Personal information
- Full name: Richard John Hannay Meade
- Nationality: United Kingdom
- Discipline: Eventing
- Born: 4 December 1938 Chepstow, Monmouthshire, Wales
- Died: 8 January 2015 (aged 76)

Medal record
Representing Great Britain
Equestrian
Olympic Games
| Gold medal – first place | 1968 Mexico City | Team eventing |
| Gold medal – first place | 1972 Munich | Team eventing |
| Gold medal – first place | 1972 Munich | Individual eventing |
World Championships
| Silver medal – second place | 1966 Burghley | Individual eventing |
| Gold medal – first place | 1970 Punchestown | Team eventing |
| Silver medal – second place | 1970 Punchestown | Individual eventing |
| Silver medal – second place | 1974 Burghley | Team eventing |
| Gold medal – first place | 1982 Luhmühlen | Team eventing |
European Championships
| Bronze medal – third place | 1965 Moscow | Team eventing |
| Gold medal – first place | 1967 Punchestown | Team eventing |
| Gold medal – first place | 1971 Burghley | Team eventing |
| Bronze medal – third place | 1973 Kiev | Team eventing |
| Gold medal – first place | 1981 Horsens | Team eventing |

= Richard Meade (equestrian) =

Welsh equestrian (1938–2015)

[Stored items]
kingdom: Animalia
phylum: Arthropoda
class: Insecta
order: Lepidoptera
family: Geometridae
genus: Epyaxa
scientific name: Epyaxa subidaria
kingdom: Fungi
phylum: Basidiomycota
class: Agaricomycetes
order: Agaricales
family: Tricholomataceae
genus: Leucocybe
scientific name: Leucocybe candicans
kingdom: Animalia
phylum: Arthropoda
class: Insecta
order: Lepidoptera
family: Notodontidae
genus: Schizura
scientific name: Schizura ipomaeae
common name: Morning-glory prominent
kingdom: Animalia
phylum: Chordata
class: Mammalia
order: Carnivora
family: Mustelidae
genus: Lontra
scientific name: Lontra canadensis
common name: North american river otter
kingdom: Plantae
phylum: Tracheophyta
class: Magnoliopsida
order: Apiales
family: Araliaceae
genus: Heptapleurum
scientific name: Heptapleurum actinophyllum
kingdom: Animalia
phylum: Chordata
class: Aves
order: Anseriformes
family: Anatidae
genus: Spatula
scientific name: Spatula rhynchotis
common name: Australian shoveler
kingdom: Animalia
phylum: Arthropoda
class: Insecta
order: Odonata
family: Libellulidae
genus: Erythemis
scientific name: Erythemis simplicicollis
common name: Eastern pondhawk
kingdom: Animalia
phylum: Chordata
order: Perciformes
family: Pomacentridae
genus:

**Task requirements:**
[1] Answer these questions from the Richard Meade profile:
(a) In what town was he born?
(b) In which city and year did he win Olympic gold in individual eventing?
(c) Where was the 1973 European Championships event at which he won bronze in team eventing held?
[2] Translate the line "Welsh equestrian (1938–2015)" from the Richard Meade profile into Spanish.
The records have no connection to the Richard Meade profile.

**Outputs in order:**
[1]
(a) Chepstow, Monmouthshire, Wales
(b) Munich, 1972
(c) Kiev

[2] Jinete galés (1938–2015)